For image generation from Open WebUI, my stack uses a local OpenAI-compatible endpoint. For example:
ollama pull x/flux2-klein:4b
ollama pull x/z-image-turbo
Then I start the interfaces:
docker compose up -d open-webui openhands comfyui
Local URLs:
- Open WebUI:
http://localhost:3000
- OpenHands:
http://localhost:3001
- ComfyUI:
http://localhost:8188
- Ollama API:
http://localhost:11434
To bring in tasks and branches from remote repositories:
git clone git@github.com:org/repo.git
git clone git@gitlab.com:org/repo.git
You can also use gh or glab to fetch issues, check out PRs/MRs or inspect review comments from the terminal.
Minimal OpenHands Configuration
[core]
[llm]
model = "openai/gemma4:e4b"
base_url = "http://host.docker.internal:11434/v1"
ollama_base_url = "http://host.docker.internal:11434"
api_key = "local-llm"
To switch models, I keep explicit model values for the task:
# Fast inspection
model = "openai/gemma4:e2b"
# General balance
model = "openai/gemma4:e4b"
# More complex changes
model = "openai/gemma4:26b-a4b"
# Deeper review
model = "openai/gemma4:31b"
In Docker Compose, the important part is mounting the workspace and pointing OpenHands to the local endpoint:
openhands:
image: docker.openhands.dev/openhands/openhands:1.6
ports:
- "127.0.0.1:3001:3000"
environment:
RUNTIME: "docker"
LLM_MODEL: "openai/gemma4:e4b"
LLM_BASE_URL: "http://host.docker.internal:11434/v1"

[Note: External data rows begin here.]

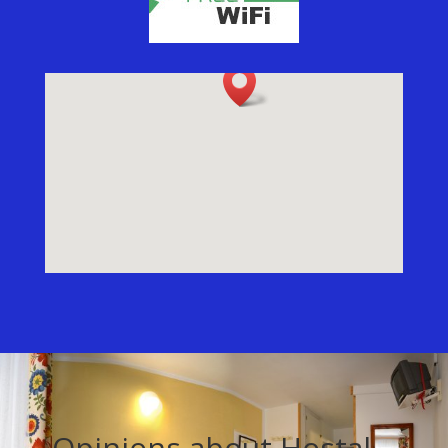
Opinions about Hostal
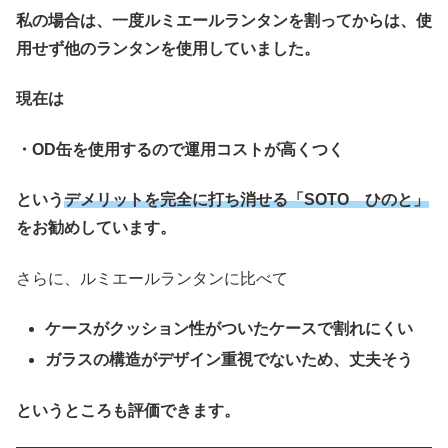
私の場合は、一度ルミエールランタンを割ってからは、使
用せず他のランタンを使用していました。
現在は
・OD缶を使用するので運用コストが高くつく
という
デメリットを完全に打ち消せる「SOTO ひのと」
をお勧めしています。
さらに、ルミエールランタンに比べて
ケースがクッション性がついたケースで割れにくい
ガラスの構造がデザイン重視でないため、丈夫そう
というところも評価できます。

LLM_OLLAMA_BASE_URL: "http://host.docker.internal:11434"
LLM_API_KEY: "local-llm"
volumes:
- /var/run/docker.sock:/var/run/docker.sock
- ./workspace:/workspace:rw
- /Users/me/projects:/workspace/host-projects:rw
Image Generation in Open WebUI
In Open WebUI, I enable image generation against my local endpoint:
ENABLE_IMAGE_GENERATION=true
IMAGE_GENERATION_ENGINE=openai
IMAGES_OPENAI_API_BASE_URL=http://host.docker.internal:11434/v1
IMAGES_OPENAI_API_KEY=ollama
IMAGE_GENERATION_MODEL=x/flux2-klein:4b
Final Mental Model
The most important part of the diagram is the last one: developer judgment.
The model accelerates. The agent executes. But the engineering judgment is still mine.
Closing
Gemma 4 is exciting because it lowers the barrier for building more useful local assistants. Not just chatbots. Not just demos. Real workflows where an open model can help understand text and images, generate supporting assets, modify code and validate software inside a machine I control.
My conclusion after building this setup is simple: the leap is not only in the model. It is in connecting the model to a well-designed workflow.
Gemma 4 + Open WebUI + OpenHands + GitHub/GitLab is one concrete way to do that.